At your Funeral here today,
I could not speak, i could not say
About our love, back in the day
When I used to love you...

VPSwow
12-05-2007, 09:35 PM
That is a nice poem :D

Lordi
12-05-2007, 09:38 PM
Thanks x] m8y

samsaBEAR
14-05-2007, 08:11 AM
i dont usually like poetry, but i really liked yours
i think it might have been the last lines of each stanza [yeh, im well posh innit] that made it better for me

Lordi
14-05-2007, 06:27 PM
Please Comment People

Fonejacker
15-05-2007, 06:07 AM
Ill you more, just day by day

Is that a spelling mistake? or am i just dumb :D im just proberly dumb :(

Misawa
15-05-2007, 04:27 PM
I like your use of quatranes in each stanza.
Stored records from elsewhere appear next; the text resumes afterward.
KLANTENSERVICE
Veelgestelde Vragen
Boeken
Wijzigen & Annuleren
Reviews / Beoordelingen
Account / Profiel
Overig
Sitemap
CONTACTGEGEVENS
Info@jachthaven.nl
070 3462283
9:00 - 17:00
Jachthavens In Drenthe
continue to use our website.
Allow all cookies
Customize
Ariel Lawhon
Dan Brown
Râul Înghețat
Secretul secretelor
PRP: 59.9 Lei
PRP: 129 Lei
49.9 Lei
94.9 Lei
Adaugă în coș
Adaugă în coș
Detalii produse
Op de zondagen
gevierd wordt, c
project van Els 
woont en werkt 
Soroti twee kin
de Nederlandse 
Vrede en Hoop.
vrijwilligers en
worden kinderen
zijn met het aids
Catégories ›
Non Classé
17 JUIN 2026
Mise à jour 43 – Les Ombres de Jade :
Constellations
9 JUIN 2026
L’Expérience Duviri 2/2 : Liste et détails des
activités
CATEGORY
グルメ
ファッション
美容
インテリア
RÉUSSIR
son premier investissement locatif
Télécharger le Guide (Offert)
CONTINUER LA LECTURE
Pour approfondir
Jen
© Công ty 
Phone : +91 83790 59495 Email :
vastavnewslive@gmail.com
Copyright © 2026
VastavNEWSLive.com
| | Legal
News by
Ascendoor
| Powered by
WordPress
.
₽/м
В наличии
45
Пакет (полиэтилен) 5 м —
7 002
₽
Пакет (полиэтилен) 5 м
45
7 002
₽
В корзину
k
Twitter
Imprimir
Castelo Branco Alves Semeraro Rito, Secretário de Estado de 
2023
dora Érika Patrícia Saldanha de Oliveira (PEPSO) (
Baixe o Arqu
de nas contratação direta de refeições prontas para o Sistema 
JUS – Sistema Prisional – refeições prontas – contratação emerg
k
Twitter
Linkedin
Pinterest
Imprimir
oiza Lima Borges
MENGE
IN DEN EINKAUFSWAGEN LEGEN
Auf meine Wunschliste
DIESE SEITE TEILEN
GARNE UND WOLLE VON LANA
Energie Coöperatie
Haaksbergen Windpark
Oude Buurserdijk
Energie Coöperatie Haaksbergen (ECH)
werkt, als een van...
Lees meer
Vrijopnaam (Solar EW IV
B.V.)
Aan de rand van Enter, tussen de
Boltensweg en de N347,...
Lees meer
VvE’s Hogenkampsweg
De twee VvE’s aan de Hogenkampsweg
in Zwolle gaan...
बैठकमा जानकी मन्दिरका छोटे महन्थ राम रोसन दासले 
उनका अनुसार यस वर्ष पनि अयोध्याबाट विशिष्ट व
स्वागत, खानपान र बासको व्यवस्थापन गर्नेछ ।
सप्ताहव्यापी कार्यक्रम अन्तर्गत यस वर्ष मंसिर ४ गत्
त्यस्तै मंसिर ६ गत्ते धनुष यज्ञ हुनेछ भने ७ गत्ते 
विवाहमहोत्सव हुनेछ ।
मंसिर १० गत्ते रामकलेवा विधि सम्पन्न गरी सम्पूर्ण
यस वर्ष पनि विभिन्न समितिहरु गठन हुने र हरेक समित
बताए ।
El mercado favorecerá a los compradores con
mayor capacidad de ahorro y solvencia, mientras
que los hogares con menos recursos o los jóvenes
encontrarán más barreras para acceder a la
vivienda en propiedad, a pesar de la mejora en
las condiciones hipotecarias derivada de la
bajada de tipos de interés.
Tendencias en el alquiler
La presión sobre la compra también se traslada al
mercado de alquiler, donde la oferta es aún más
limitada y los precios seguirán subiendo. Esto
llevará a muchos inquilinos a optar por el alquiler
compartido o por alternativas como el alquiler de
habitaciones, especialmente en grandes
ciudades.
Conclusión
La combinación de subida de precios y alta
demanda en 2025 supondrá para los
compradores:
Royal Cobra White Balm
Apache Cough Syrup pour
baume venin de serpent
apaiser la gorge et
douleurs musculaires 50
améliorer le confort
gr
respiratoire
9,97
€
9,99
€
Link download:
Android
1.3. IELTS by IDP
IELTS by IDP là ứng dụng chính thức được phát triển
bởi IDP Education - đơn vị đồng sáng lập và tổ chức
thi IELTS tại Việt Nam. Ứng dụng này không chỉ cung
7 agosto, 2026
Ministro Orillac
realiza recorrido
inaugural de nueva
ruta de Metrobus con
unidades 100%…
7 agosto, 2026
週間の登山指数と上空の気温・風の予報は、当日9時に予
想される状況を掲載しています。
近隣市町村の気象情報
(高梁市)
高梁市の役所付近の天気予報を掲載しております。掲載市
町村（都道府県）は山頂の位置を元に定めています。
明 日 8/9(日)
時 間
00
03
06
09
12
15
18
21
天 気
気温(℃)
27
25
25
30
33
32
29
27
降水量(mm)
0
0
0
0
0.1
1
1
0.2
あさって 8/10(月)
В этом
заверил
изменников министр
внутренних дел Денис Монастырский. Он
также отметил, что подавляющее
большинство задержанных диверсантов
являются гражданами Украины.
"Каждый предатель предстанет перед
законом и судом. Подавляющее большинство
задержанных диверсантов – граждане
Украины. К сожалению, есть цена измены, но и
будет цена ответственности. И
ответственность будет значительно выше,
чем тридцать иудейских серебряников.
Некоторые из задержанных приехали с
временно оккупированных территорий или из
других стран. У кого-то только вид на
Too bad for the missing iambic quatrameter, hmm?

See, I can be posh too.

Actually, I just study English Literature at A-Level. :eusa_danc

SusieC
17-05-2007, 09:01 PM
That's really good!

I try and do good poetry but everything always comes out wrong and the structure/sentences don't look right. :S

harmony
27-05-2007, 12:49 AM
aww, very nice poem! its really good.. keep it up! :)

4:20
27-05-2007, 04:54 AM
Nice poem XD

LOLROB
27-05-2007, 03:19 PM
-crys- it is so good :)

Misawa
01-06-2007, 02:18 PM
Pretty good poem. Some grammar and punctual errors.

Oh, and this should be in the Poetry forum!!!

hobo
01-06-2007, 02:25 PM
its crap tbh. some of it doesn't even make sense.